Una vera manna, dunque, che è andata via via crescendo, grazie anche alla politica di un amministratore come Lorenzo Ria che ha puntato molto sulla cultura come veicolo per lanciare il turismo, che fosse di qualità. Far rivivere i centri storici dei paesi, attraverso uno spettacolo di Eugenio Allegri, puttosto che del Teatro dei Due Mondi, o il concerto di Paolo Fresu.
Ecco, allora, l’idea di Negroamaro, un cartellone fatto di grandi nomi a coprire i luoghi dell’intera provincia, a cui affiencare poche altre chicche, come il Premio Salento, l’Olio alla Poesia, la stagione estiva del teatro Koreja. Tutto questo ha provocato, come controcanto, la morte di tante realtà autonome, a cui non è più arrivato un soldo di finanziamento, tutti destinati al grande cartellone.
Negli ultimi due anni sono scomparsi il festival teastrale “Filufilese” di Presicce (un appuntamento per 20 anni consecutivi, con nomi che facevano invidia persino ai Koreja), così come, sempre a Presicce, la rassegna jazz che ogni sera riempiva l’atrio del vecchio convento dei Domenicani fino a 300 spettatori. Non c’è più la stagione estiva dei Koreja che, invece, è costretta a seguire le puntate della Notte della Taranta per portare, ogni sera, lo stesso spettacolo inerente al tema della taranta, come se fossero venditori di noccioline.

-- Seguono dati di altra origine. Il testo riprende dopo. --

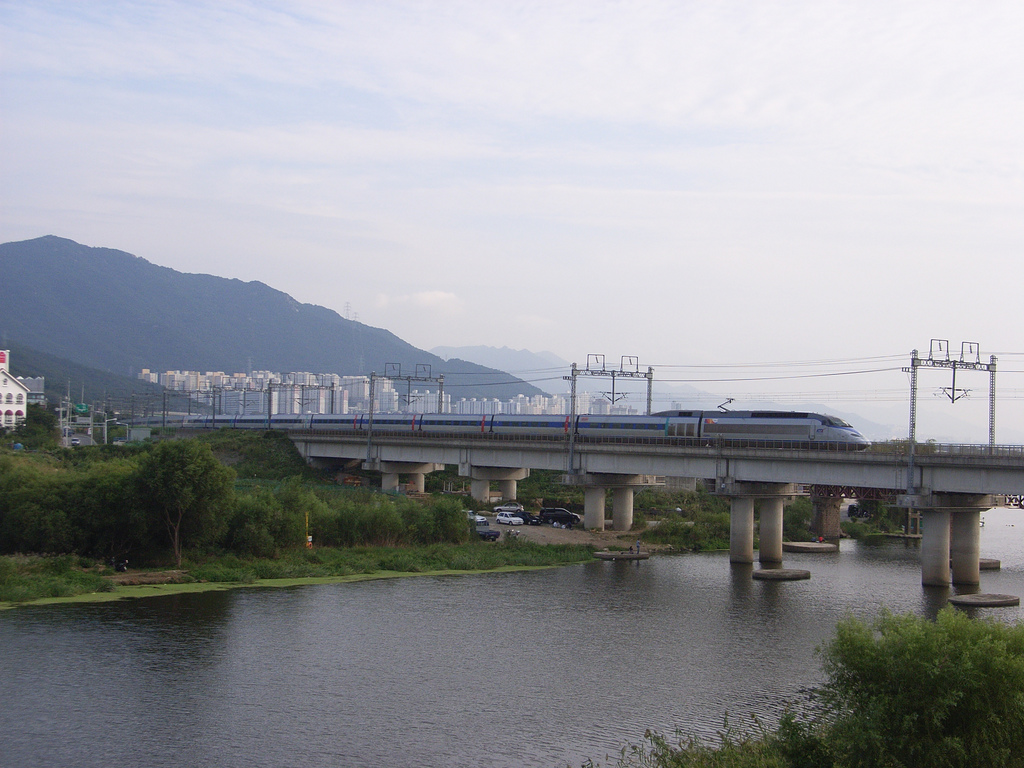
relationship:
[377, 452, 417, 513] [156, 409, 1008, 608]
pillar attached to bridge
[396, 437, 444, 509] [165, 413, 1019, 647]
pillar attached to bridge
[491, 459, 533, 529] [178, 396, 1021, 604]
pillar attached to bridge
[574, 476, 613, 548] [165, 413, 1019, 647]
pillar attached to bridge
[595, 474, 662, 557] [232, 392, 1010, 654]
pillar attached to bridge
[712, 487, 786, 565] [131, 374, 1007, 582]
pillar of bridge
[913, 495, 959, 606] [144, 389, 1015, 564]
pillar of bridge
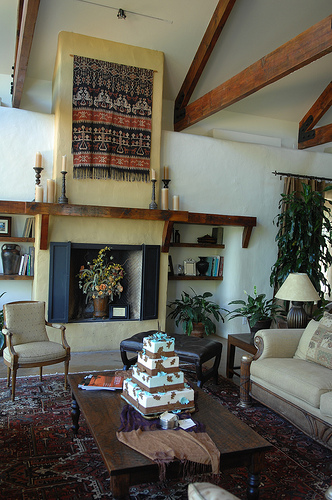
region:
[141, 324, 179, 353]
Section of a big cake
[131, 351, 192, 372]
Section of a big cake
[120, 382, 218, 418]
Section of a big cake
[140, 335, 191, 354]
Section of a big cake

Ecco, questi sono un pò gli effetti della febbre, per i quali non si può additare il mega evento di Melpignano come l’unica causa scatenante. Sarebbe come dire che, siccome sono tutti ciucci, facciamo fuori il più bravo della classe.
Non Sergio Blasi, dunque, ma qualcuno deve pur rispondere a questa sorta di decadenza che si ravvisa nella politica culturale, o meglio nell’assenza di una vera e propria programmazione, che abbia una regia, così come è stato durante gli otto anni dell’amministrazione Ria, in cui il ruolo dell’assessore alla Cultura Remigio Morelli è stato decisivo.
Come mai, infatti, non è più possibile, andando in giro per i paesi, anche piccoli, della provincia, e assistere ai bellissimi spettacoli della rassegna estiva dei Koreja? Era una vera festa per tutti, non solo per i turisti, ma sopratutto per i residenti dei paesi dove si fermava la compagnia, come gli anziani e i bambini, divenuti dei veri esperti di teatro contemporaneo. E perchè la romantica Santa Maria a Cerrate non è più rallegrata dagli spettacoli?
E che dire del Premio Salento, che solo l’anno scorso aveva fatto arrivare il premio Nobel Saramago, e che quest’anno è caduto nel nulla, senza uno straccio di spiegazione. E le cave di Cursi, che per anni sono stati il più magnifico luogo per spettacolo e concerti, e ora sono luoghi muti.
E’ vero che troppa energia stanca, che la febbre sfianca, e che serve fermarsi un po’ e fare il punto della situazione per poi ritrovare una nuova strada. E la Provincia deve riprendere in mano le fila, dopo due anni di assoluto silenzio.
Il grande rinascimento salentino ora sembra che stia lasciando il passo al fermento di Bari e delle sue città di provincia, ma anche tutta la Valle d’Itria. C’è grande qualità, cultura, anche se non c’è ancora un fenomeno come la Taranta.